Sabiendo donde quiero pasar la noche, me he habituado a llamar por teléfono a aquellos albergues que tienen buena prensa (buenas condiciones higiénicas, buena atención y donde no hay fauna indeseable) y reservar mi cama. Los albergues públicos, generalmente muy grandes, no lo permiten, pero sí los privados. Con ello haces tranquilamente el camino, sabiendo que al llegar al sitio tu cama está garantizada.
Estaba sentado trabajando en la cocina del albergue Cuatro Cantones, cuando escucho a dos peregrinos de Barcelona hablando de pernoctar en Agés. Dado que allí hay varios albergues, algunos de los cuales tienen mala fama, les hablé de la posibilidad de reservar. Me dijeron que no lo habían hecho hasta entonces, les ofrecí los teléfonos y comenzaron a conversar entre ellos sobre si era ético reservar albergue y si ello no desnaturalizaba la verdadera esencia del camino. Decidieron que la esencia del camino era justamente ir al albur, a la buena de Dios, dormir donde te sorprendiera la noche y comer lo que encontraras. Esa, según ellos, era la única esencia posible, la tradicional. Y hablaron de que antiguamente los peregrinos se hospedaban gracias a la benevolencia de los lugareños y comían lo que tuvieran a bien ofrecerle. Mientras que ahora todo está comercializado. A riesgo de meterme en lo que no me importaba (y como aquello parecía un reproche a mi propuesta de reservar) les objeté que la esencia del camino era algo muy difuso, pero que si queríamos atenernos a los usos y costumbres medievales había dos posibilidades. La primera, vestir un sayal de tosca aspillera, unas sandalias en invierno y verano, cargar una calabaza para el agua y un morral para lo que nos ofrecieran de comer, y hacer de esa guisa los 760 kilómetros. Comiendo frutos del bosque y sobras, durmiendo al raso las más de las veces, y sin bañarnos a menos que por accidente cayésemos a un río helado.

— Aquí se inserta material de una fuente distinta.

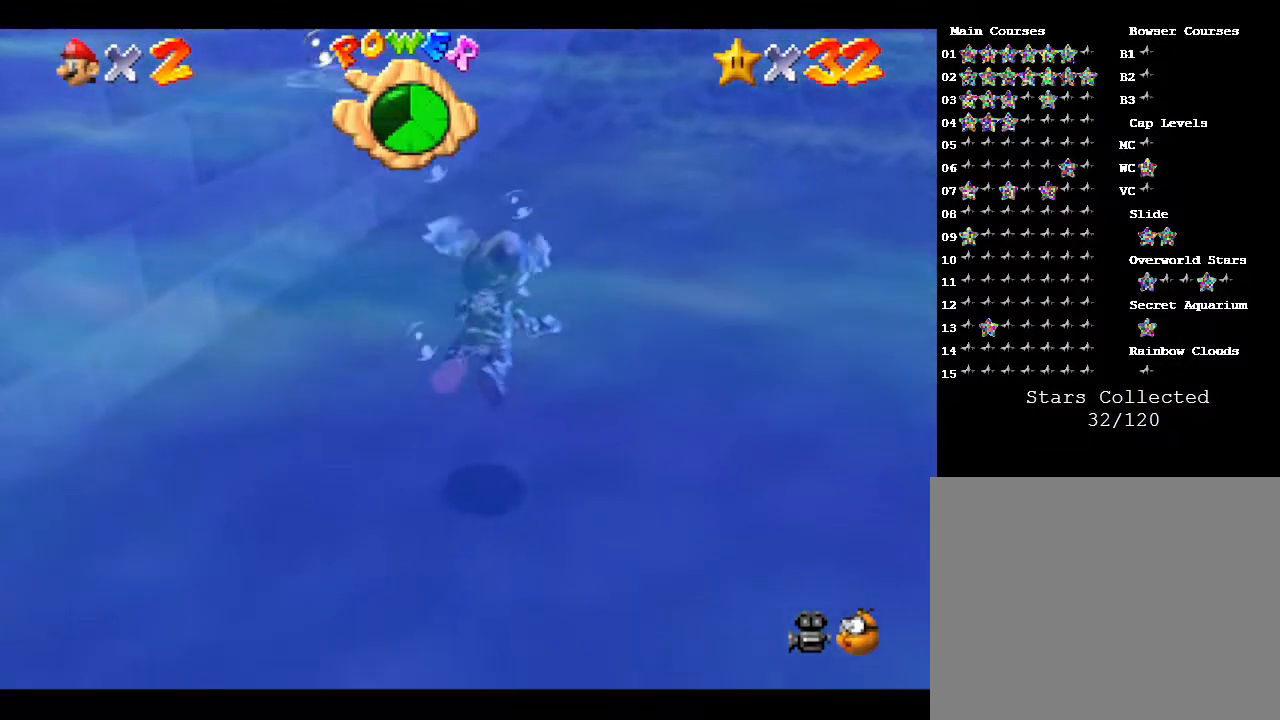
{"buttons": ["A"], "left_stick": "down-left", "events": [[83, "left_stick", "right"], [150, "A", "down"], [300, "left_stick", "center"], [483, "left_stick", "down-left"]]}
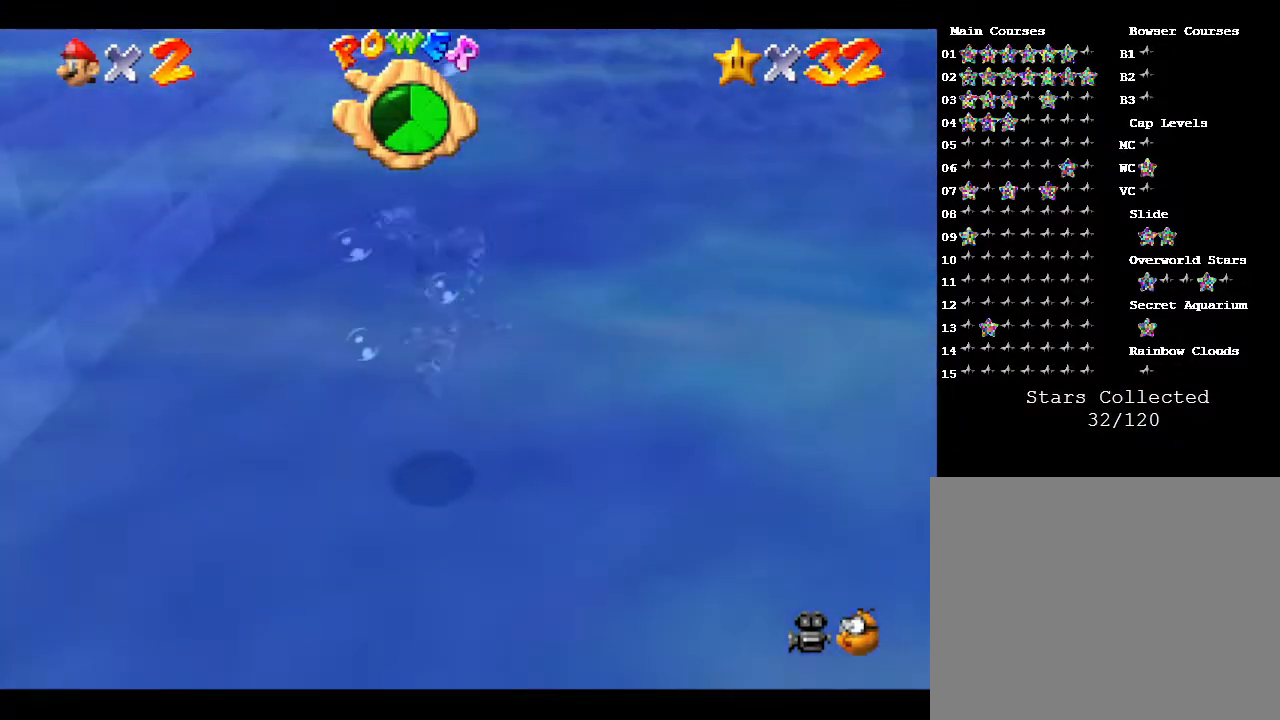
{"buttons": ["A"], "left_stick": "left", "events": [[150, "left_stick", "left"], [183, "A", "up"], [467, "A", "down"]]}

La segunda variante sería hacerlo como los reyes y los dignatarios de la iglesia. Con un séquito de cien edecanes que fuese barriendo el camino a nuestro paso y tuviesen a punto el cochinillo al concluir la jornada. Cuál de las formas tradicionales prefieren, pregunté. Lo que no se puede pedir a pueblecillos deprimidos, y donde el peregrino es el único turista (no hay en ellos sol ni playa ni Museo del Prado), que ofrezcan lecho y yantar a peregrinos que calzan botas de 150 euros y en lugar de morral traen mochilas de diseño, 500 o 600 euros en equipamiento (más de lo que quizás gane en un mes ese campesino), sin que nadie pida a Decathlon o a North Face una rebaja en nombre de Santiago. En realidad, la esencia del camino es que cada cual tiene la suya. Esa es la verdadera esencia gracias a la cual acuden aquí católicos y protestantes, budistas y ateos, soñadores de cualquier naturaleza, deportistas, caminadores de vocación. Cualquier esencia es admisible, porque el camino es para todos.
Posteriormente se produjo la (hasta hoy, por suerte) única conversación sobre política cubana. Me vi obligado a desmontar con datos, suavidad y paciencia, todos los lugares comunes que la publicidad del gobierno cubano ha conseguido inocular, como un virus, en la dotación de una izquierda que suele repetirlas sin masticar. Y, desde luego, sin metabolizarlas previamente. Comenzando porque Cuba en 1959 era Bolivia, cuando el único aborigen que quedaba en la Isla permanecía impávido en el logotipo de la cerveza Hatuey. Que era un prostíbulo de los norteamericanos. El lupanar de la mafia. Y terminando con el embargo. De haberse levantado, afirmaban categóricamente, Cuba sería el paraíso verde olivo. Obviamente, no voy a reproducir aquí la conversación completa.
Corro sobre lo que ya se pueden imaginar tupido velo, como dirían los escritores antiguos (o los escritores picúos) y hasta mañana que tengo sueño y he perdido mucho tiempo en esta bobería.